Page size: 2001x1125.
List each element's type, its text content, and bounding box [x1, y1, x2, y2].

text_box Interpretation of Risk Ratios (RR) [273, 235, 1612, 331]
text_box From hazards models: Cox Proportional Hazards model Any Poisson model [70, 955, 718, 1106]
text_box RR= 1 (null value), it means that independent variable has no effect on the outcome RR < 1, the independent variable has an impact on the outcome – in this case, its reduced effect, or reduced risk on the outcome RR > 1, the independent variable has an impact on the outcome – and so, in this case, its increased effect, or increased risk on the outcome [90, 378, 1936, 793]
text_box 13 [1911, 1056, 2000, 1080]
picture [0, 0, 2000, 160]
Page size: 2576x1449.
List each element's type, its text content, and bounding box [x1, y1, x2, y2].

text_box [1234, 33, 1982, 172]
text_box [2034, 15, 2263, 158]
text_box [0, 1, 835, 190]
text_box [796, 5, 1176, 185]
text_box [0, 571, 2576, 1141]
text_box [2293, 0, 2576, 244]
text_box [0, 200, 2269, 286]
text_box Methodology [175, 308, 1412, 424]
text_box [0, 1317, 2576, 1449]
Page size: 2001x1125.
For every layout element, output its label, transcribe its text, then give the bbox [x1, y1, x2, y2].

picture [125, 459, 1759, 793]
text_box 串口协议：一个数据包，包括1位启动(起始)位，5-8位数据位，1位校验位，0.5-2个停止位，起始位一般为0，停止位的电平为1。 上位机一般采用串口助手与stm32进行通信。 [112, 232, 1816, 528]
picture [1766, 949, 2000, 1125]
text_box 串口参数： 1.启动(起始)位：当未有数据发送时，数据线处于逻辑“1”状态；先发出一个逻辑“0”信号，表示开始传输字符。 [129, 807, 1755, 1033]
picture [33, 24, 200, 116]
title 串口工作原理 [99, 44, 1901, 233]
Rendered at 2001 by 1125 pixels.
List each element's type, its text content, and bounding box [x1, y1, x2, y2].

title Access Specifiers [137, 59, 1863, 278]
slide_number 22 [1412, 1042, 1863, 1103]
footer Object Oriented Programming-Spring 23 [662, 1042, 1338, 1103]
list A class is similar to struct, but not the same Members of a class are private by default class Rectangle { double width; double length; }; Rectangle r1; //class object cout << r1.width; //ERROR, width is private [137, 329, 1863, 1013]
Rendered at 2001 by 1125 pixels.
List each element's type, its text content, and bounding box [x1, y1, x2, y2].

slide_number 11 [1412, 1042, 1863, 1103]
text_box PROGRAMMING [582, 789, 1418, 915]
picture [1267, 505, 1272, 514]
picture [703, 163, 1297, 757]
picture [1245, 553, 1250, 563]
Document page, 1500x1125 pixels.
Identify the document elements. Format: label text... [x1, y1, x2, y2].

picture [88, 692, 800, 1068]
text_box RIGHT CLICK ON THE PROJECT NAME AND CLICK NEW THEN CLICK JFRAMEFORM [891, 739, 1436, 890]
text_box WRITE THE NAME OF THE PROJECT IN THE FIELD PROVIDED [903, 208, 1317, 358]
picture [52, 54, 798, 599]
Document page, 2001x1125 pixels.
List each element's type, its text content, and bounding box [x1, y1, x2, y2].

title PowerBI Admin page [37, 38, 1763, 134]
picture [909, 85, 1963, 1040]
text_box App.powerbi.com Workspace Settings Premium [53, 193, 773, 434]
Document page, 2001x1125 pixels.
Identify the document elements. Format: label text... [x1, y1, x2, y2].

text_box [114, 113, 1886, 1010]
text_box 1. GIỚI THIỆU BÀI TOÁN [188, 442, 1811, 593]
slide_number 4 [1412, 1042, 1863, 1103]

^^^^^^^^^^^^^^^^

Task brief –
Repeat the entries above verbatim, but only from the line that has "Page size: 2576x1449." down to the line that has "Document page, 1500x1125 pixels.", inclusive.

Result for this task –
Page size: 2576x1449.
List each element's type, its text content, and bounding box [x1, y1, x2, y2].

text_box [1234, 33, 1982, 172]
text_box [2034, 15, 2263, 158]
text_box [0, 1, 835, 190]
text_box [796, 5, 1176, 185]
text_box [0, 571, 2576, 1141]
text_box [2293, 0, 2576, 244]
text_box [0, 200, 2269, 286]
text_box Methodology [175, 308, 1412, 424]
text_box [0, 1317, 2576, 1449]
Page size: 2001x1125.
For every layout element, output its label, transcribe its text, then give the bbox [x1, y1, x2, y2].

picture [125, 459, 1759, 793]
text_box 串口协议：一个数据包，包括1位启动(起始)位，5-8位数据位，1位校验位，0.5-2个停止位，起始位一般为0，停止位的电平为1。 上位机一般采用串口助手与stm32进行通信。 [112, 232, 1816, 528]
picture [1766, 949, 2000, 1125]
text_box 串口参数： 1.启动(起始)位：当未有数据发送时，数据线处于逻辑“1”状态；先发出一个逻辑“0”信号，表示开始传输字符。 [129, 807, 1755, 1033]
picture [33, 24, 200, 116]
title 串口工作原理 [99, 44, 1901, 233]
Rendered at 2001 by 1125 pixels.
List each element's type, its text content, and bounding box [x1, y1, x2, y2].

title Access Specifiers [137, 59, 1863, 278]
slide_number 22 [1412, 1042, 1863, 1103]
footer Object Oriented Programming-Spring 23 [662, 1042, 1338, 1103]
list A class is similar to struct, but not the same Members of a class are private by default class Rectangle { double width; double length; }; Rectangle r1; //class object cout << r1.width; //ERROR, width is private [137, 329, 1863, 1013]
Rendered at 2001 by 1125 pixels.
List each element's type, its text content, and bounding box [x1, y1, x2, y2].

slide_number 11 [1412, 1042, 1863, 1103]
text_box PROGRAMMING [582, 789, 1418, 915]
picture [1267, 505, 1272, 514]
picture [703, 163, 1297, 757]
picture [1245, 553, 1250, 563]
Document page, 1500x1125 pixels.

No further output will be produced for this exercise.